» EXERCISE DIRECTIONS: Please repeat every line of the material below without changing a single character.

» RECORD EXCERPTS:
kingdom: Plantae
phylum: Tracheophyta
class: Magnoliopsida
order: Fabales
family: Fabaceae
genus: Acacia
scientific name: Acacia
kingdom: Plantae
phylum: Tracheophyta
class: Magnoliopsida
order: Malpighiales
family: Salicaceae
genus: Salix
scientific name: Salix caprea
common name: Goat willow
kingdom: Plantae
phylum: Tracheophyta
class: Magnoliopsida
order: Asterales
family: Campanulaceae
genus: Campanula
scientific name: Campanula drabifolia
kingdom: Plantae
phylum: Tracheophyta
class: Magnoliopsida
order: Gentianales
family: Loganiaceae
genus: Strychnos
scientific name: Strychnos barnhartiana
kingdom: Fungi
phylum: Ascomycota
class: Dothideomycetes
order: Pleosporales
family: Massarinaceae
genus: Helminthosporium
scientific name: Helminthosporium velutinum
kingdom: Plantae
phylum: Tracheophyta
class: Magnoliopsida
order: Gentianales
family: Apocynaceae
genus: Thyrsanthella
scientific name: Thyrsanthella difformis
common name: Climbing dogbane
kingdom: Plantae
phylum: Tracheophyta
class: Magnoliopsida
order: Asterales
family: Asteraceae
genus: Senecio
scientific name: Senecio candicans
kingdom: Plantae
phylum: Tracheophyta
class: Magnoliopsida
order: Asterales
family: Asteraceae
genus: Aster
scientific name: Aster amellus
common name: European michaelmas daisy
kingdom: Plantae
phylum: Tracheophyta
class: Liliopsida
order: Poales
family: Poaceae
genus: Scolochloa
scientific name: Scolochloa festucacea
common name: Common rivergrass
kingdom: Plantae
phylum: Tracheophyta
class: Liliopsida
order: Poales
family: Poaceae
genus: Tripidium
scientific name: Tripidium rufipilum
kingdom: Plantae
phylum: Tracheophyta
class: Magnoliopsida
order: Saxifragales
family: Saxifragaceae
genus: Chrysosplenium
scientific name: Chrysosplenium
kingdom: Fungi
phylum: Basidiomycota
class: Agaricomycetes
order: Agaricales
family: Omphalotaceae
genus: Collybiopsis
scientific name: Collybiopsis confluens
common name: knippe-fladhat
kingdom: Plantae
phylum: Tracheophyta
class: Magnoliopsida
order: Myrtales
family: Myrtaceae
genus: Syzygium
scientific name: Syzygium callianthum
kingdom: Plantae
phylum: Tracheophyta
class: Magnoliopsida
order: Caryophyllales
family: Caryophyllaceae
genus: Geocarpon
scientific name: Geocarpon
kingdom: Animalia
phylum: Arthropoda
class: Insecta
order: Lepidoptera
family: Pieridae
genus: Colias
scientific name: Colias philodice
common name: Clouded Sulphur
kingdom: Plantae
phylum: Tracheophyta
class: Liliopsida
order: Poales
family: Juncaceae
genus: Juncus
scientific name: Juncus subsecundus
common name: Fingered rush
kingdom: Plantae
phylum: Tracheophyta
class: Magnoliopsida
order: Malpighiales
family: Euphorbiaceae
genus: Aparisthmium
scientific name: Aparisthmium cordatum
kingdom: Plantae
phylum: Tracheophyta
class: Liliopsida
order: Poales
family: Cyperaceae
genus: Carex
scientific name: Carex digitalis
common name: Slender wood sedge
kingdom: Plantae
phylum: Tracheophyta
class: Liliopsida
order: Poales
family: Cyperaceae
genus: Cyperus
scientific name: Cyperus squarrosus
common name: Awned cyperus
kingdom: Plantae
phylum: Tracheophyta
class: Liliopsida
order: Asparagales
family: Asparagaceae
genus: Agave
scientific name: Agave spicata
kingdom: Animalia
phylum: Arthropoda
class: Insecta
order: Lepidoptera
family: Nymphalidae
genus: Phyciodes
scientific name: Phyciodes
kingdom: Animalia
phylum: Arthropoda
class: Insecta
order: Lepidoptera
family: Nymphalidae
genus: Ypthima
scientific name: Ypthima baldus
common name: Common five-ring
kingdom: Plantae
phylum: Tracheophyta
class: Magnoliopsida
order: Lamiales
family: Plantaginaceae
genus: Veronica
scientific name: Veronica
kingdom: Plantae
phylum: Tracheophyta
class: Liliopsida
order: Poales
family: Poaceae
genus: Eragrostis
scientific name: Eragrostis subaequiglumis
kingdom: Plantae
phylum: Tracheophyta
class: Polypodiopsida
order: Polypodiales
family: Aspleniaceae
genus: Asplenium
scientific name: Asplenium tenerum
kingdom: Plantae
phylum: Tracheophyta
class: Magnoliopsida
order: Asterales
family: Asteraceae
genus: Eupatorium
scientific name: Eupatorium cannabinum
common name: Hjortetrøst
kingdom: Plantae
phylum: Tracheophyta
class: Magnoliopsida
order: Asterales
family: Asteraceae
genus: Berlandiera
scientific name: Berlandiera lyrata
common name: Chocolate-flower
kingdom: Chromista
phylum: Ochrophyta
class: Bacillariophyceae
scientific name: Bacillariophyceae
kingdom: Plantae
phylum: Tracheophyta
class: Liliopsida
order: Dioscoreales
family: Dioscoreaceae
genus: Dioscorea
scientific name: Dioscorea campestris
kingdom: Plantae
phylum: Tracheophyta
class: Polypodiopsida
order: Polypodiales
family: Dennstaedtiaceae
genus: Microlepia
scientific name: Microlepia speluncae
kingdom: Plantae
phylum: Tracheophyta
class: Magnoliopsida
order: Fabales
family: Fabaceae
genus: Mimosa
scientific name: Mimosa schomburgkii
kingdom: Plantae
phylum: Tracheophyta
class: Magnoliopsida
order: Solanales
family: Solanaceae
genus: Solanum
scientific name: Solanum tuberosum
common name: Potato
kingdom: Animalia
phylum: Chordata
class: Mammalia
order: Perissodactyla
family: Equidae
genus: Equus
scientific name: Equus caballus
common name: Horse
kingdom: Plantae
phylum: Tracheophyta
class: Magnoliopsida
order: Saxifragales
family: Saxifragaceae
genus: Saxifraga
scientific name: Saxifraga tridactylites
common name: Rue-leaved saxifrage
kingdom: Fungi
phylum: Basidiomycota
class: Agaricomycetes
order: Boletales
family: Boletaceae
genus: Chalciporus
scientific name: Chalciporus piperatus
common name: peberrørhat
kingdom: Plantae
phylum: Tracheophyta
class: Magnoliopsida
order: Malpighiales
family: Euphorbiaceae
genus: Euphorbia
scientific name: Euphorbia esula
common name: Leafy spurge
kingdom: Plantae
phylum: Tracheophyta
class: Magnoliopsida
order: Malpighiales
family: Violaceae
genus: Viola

» SOLUTION:
kingdom: Plantae
phylum: Tracheophyta
class: Magnoliopsida
order: Fabales
family: Fabaceae
genus: Acacia
scientific name: Acacia
kingdom: Plantae
phylum: Tracheophyta
class: Magnoliopsida
order: Malpighiales
family: Salicaceae
genus: Salix
scientific name: Salix caprea
common name: Goat willow
kingdom: Plantae
phylum: Tracheophyta
class: Magnoliopsida
order: Asterales
family: Campanulaceae
genus: Campanula
scientific name: Campanula drabifolia
kingdom: Plantae
phylum: Tracheophyta
class: Magnoliopsida
order: Gentianales
family: Loganiaceae
genus: Strychnos
scientific name: Strychnos barnhartiana
kingdom: Fungi
phylum: Ascomycota
class: Dothideomycetes
order: Pleosporales
family: Massarinaceae
genus: Helminthosporium
scientific name: Helminthosporium velutinum
kingdom: Plantae
phylum: Tracheophyta
class: Magnoliopsida
order: Gentianales
family: Apocynaceae
genus: Thyrsanthella
scientific name: Thyrsanthella difformis
common name: Climbing dogbane
kingdom: Plantae
phylum: Tracheophyta
class: Magnoliopsida
order: Asterales
family: Asteraceae
genus: Senecio
scientific name: Senecio candicans
kingdom: Plantae
phylum: Tracheophyta
class: Magnoliopsida
order: Asterales
family: Asteraceae
genus: Aster
scientific name: Aster amellus
common name: European michaelmas daisy
kingdom: Plantae
phylum: Tracheophyta
class: Liliopsida
order: Poales
family: Poaceae
genus: Scolochloa
scientific name: Scolochloa festucacea
common name: Common rivergrass
kingdom: Plantae
phylum: Tracheophyta
class: Liliopsida
order: Poales
family: Poaceae
genus: Tripidium
scientific name: Tripidium rufipilum
kingdom: Plantae
phylum: Tracheophyta
class: Magnoliopsida
order: Saxifragales
family: Saxifragaceae
genus: Chrysosplenium
scientific name: Chrysosplenium
kingdom: Fungi
phylum: Basidiomycota
class: Agaricomycetes
order: Agaricales
family: Omphalotaceae
genus: Collybiopsis
scientific name: Collybiopsis confluens
common name: knippe-fladhat
kingdom: Plantae
phylum: Tracheophyta
class: Magnoliopsida
order: Myrtales
family: Myrtaceae
genus: Syzygium
scientific name: Syzygium callianthum
kingdom: Plantae
phylum: Tracheophyta
class: Magnoliopsida
order: Caryophyllales
family: Caryophyllaceae
genus: Geocarpon
scientific name: Geocarpon
kingdom: Animalia
phylum: Arthropoda
class: Insecta
order: Lepidoptera
family: Pieridae
genus: Colias
scientific name: Colias philodice
common name: Clouded Sulphur
kingdom: Plantae
phylum: Tracheophyta
class: Liliopsida
order: Poales
family: Juncaceae
genus: Juncus
scientific name: Juncus subsecundus
common name: Fingered rush
kingdom: Plantae
phylum: Tracheophyta
class: Magnoliopsida
order: Malpighiales
family: Euphorbiaceae
genus: Aparisthmium
scientific name: Aparisthmium cordatum
kingdom: Plantae
phylum: Tracheophyta
class: Liliopsida
order: Poales
family: Cyperaceae
genus: Carex
scientific name: Carex digitalis
common name: Slender wood sedge
kingdom: Plantae
phylum: Tracheophyta
class: Liliopsida
order: Poales
family: Cyperaceae
genus: Cyperus
scientific name: Cyperus squarrosus
common name: Awned cyperus
kingdom: Plantae
phylum: Tracheophyta
class: Liliopsida
order: Asparagales
family: Asparagaceae
genus: Agave
scientific name: Agave spicata
kingdom: Animalia
phylum: Arthropoda
class: Insecta
order: Lepidoptera
family: Nymphalidae
genus: Phyciodes
scientific name: Phyciodes
kingdom: Animalia
phylum: Arthropoda
class: Insecta
order: Lepidoptera
family: Nymphalidae
genus: Ypthima
scientific name: Ypthima baldus
common name: Common five-ring
kingdom: Plantae
phylum: Tracheophyta
class: Magnoliopsida
order: Lamiales
family: Plantaginaceae
genus: Veronica
scientific name: Veronica
kingdom: Plantae
phylum: Tracheophyta
class: Liliopsida
order: Poales
family: Poaceae
genus: Eragrostis
scientific name: Eragrostis subaequiglumis
kingdom: Plantae
phylum: Tracheophyta
class: Polypodiopsida
order: Polypodiales
family: Aspleniaceae
genus: Asplenium
scientific name: Asplenium tenerum
kingdom: Plantae
phylum: Tracheophyta
class: Magnoliopsida
order: Asterales
family: Asteraceae
genus: Eupatorium
scientific name: Eupatorium cannabinum
common name: Hjortetrøst
kingdom: Plantae
phylum: Tracheophyta
class: Magnoliopsida
order: Asterales
family: Asteraceae
genus: Berlandiera
scientific name: Berlandiera lyrata
common name: Chocolate-flower
kingdom: Chromista
phylum: Ochrophyta
class: Bacillariophyceae
scientific name: Bacillariophyceae
kingdom: Plantae
phylum: Tracheophyta
class: Liliopsida
order: Dioscoreales
family: Dioscoreaceae
genus: Dioscorea
scientific name: Dioscorea campestris
kingdom: Plantae
phylum: Tracheophyta
class: Polypodiopsida
order: Polypodiales
family: Dennstaedtiaceae
genus: Microlepia
scientific name: Microlepia speluncae
kingdom: Plantae
phylum: Tracheophyta
class: Magnoliopsida
order: Fabales
family: Fabaceae
genus: Mimosa
scientific name: Mimosa schomburgkii
kingdom: Plantae
phylum: Tracheophyta
class: Magnoliopsida
order: Solanales
family: Solanaceae
genus: Solanum
scientific name: Solanum tuberosum
common name: Potato
kingdom: Animalia
phylum: Chordata
class: Mammalia
order: Perissodactyla
family: Equidae
genus: Equus
scientific name: Equus caballus
common name: Horse
kingdom: Plantae
phylum: Tracheophyta
class: Magnoliopsida
order: Saxifragales
family: Saxifragaceae
genus: Saxifraga
scientific name: Saxifraga tridactylites
common name: Rue-leaved saxifrage
kingdom: Fungi
phylum: Basidiomycota
class: Agaricomycetes
order: Boletales
family: Boletaceae
genus: Chalciporus
scientific name: Chalciporus piperatus
common name: peberrørhat
kingdom: Plantae
phylum: Tracheophyta
class: Magnoliopsida
order: Malpighiales
family: Euphorbiaceae
genus: Euphorbia
scientific name: Euphorbia esula
common name: Leafy spurge
kingdom: Plantae
phylum: Tracheophyta
class: Magnoliopsida
order: Malpighiales
family: Violaceae
genus: Viola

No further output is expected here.